(Records from a collection)
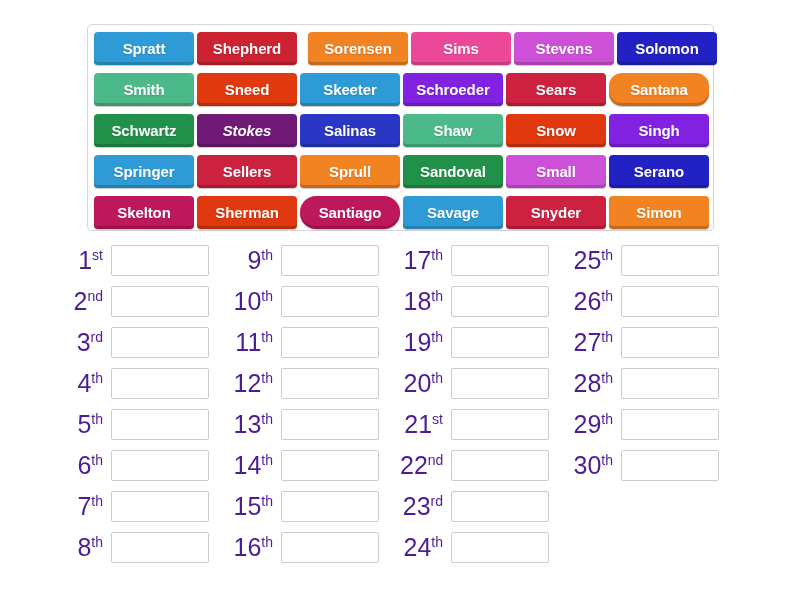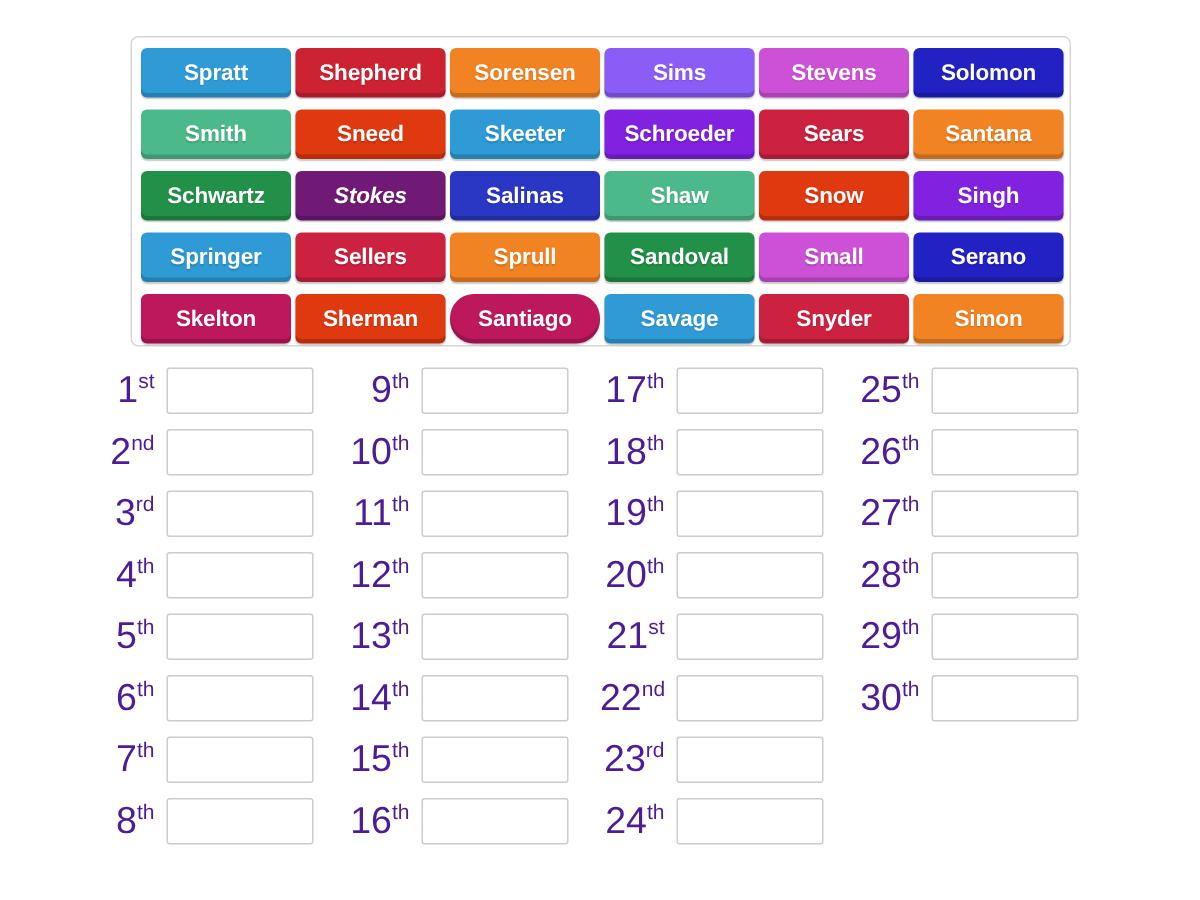--- a/index.html
+++ b/index.html
@@ -103,32 +103,32 @@
 </style>
 </head>
 <body>
 
 <div id="page">
 
   <div class="tile-bank" id="tile-bank">
       <div class="tile-row">
         <div class="tile" style="background: rgb(46, 155, 214);">Spratt</div>
         <div class="tile" style="background: rgb(204, 34, 50);">Shepherd</div>
-        <div class="tile" style="background: rgb(242, 131, 34);">Sorensen</div>
-        <div class="tile" style="background: #8b5cf6;">Sims</div>
+        <div class="tile" style="background: rgb(242, 131, 34); margin-left: 8px;">Sorensen</div>
+        <div class="tile" style="background: #ec4899;">Sims</div>
         <div class="tile" style="background: rgb(204, 81, 214);">Stevens</div>
         <div class="tile" style="background: rgb(34, 34, 196);">Solomon</div>
       </div>
       <div class="tile-row">
         <div class="tile" style="background: rgb(76, 185, 138);">Smith</div>
         <div class="tile" style="background: rgb(224, 56, 15);">Sneed</div>
         <div class="tile" style="background: rgb(46, 155, 214);">Skeeter</div>
         <div class="tile" style="background: rgb(128, 34, 224);">Schroeder</div>
         <div class="tile" style="background: rgb(204, 34, 64);">Sears</div>
-        <div class="tile" style="background: rgb(242, 131, 34);">Santana</div>
+        <div class="tile" style="background: rgb(242, 131, 34); border-radius: 13px;">Santana</div>
       </div>
       <div class="tile-row">
         <div class="tile" style="background: rgb(33, 145, 73);">Schwartz</div>
         <div class="tile" style="background: #701a75; font-style: italic;">Stokes</div>
         <div class="tile" style="background: rgb(42, 54, 196);">Salinas</div>
         <div class="tile" style="background: rgb(76, 185, 138);">Shaw</div>
         <div class="tile" style="background: rgb(224, 56, 15);">Snow</div>
         <div class="tile" style="background: rgb(128, 34, 224);">Singh</div>
       </div>
       <div class="tile-row">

→ WHAT YOU NEED TO DO
Lines in the data that hold "Sims" must be located and copied.

→ SOLUTION TO THIS TASK
-        <div class="tile" style="background: #8b5cf6;">Sims</div>
+        <div class="tile" style="background: #ec4899;">Sims</div>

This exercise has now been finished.